Why Are Gold Prices Crashing Today?

Paigambar Mohan Raj
Source: Watcher Guru

Gold prices fell today as traders lowered their expectations of an early interest rate cut from the Federal Reserve. Furthermore, US Treasury Yields delivered higher returns this month, pulling US stocks, commodities, and gold prices down. Spot price for the yellow metal fell 0.8% to $2,030.10 per ounce. Meanwhile, futures prices fell 0.6% to $2,037.70 per ounce.

Also Read: Analyst Who Correctly Predicted Gold Prices Gives New Target for 2024

Traders have their focus on the upcoming consumer price index (CPI) data for December, due this Thursday.

Will gold prices pick up after the CPI data?

gold price us dollar usd precious metal commodities
Source: Capital.com / Shutterstock

The US CPI data will follow a strong payroll report. Due to a strong payroll report, traders expect inflation to have increased. An uptick in inflation may lead to the Fed halting or pushing interest rates, but no cuts. The Fed has said that sticky inflation data and strong labor markets would keep it from cutting rates too early.

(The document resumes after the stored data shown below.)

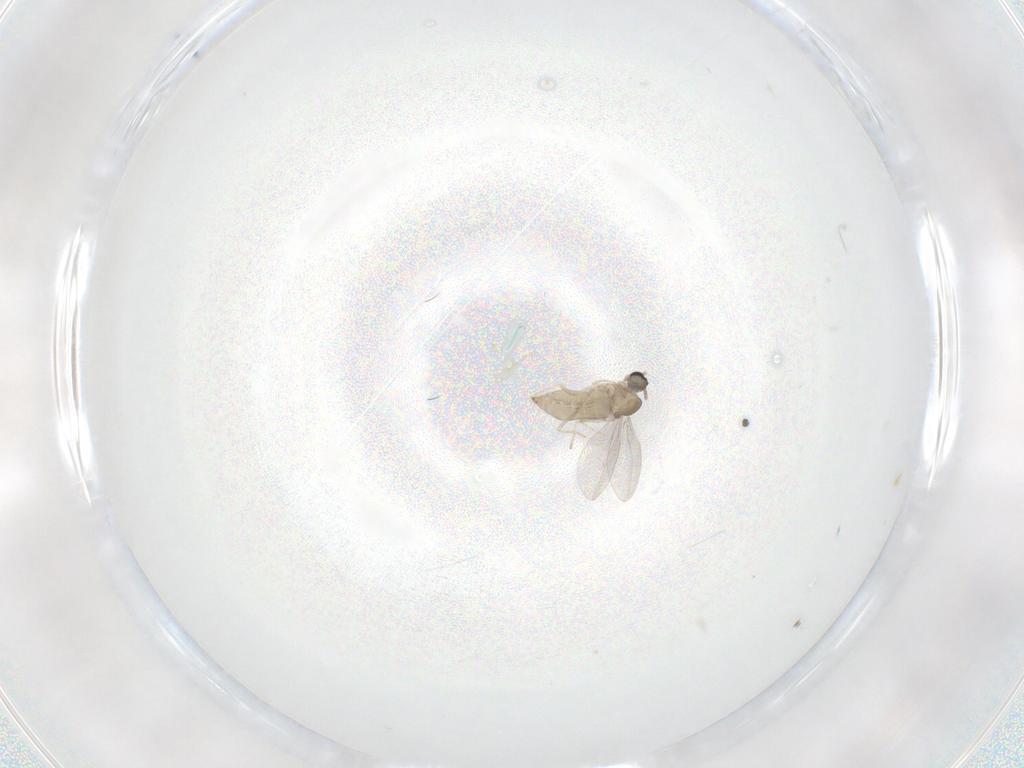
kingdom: Animalia
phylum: Arthropoda
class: Insecta
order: Diptera
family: Cecidomyiidae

Also Read: BRICS: Central Banks Record Gold Buying a US Dollar Defense

According to the CME FedWatch Tool, there is a 95.3% chance of interest rates hitting 525-550 basis points. Meanwhile, only 4.7% anticipate interest rates to hit 500-525 basis points.

Source: Cmegroup

Gold prices will likely take a hit from the Fed’s “higher for longer” approach regarding interest rates. Rising interest rates took a toll on gold prices for most of 2023. Nonetheless, the Fed may cut rates later this year. However, analysts at ING pushed back their expectations for an interest rate cut from March to May.

If interest rates go down later this year, we may see an uptick in gold prices. However, the Fed will consider cutting rates only if inflation figures drop. US inflation fell to 3.1% in November, down from 3.2% in October and 3.7% in September. Despite the inflation cooling over the last few months, the figure is still above the Fed’s 2% target.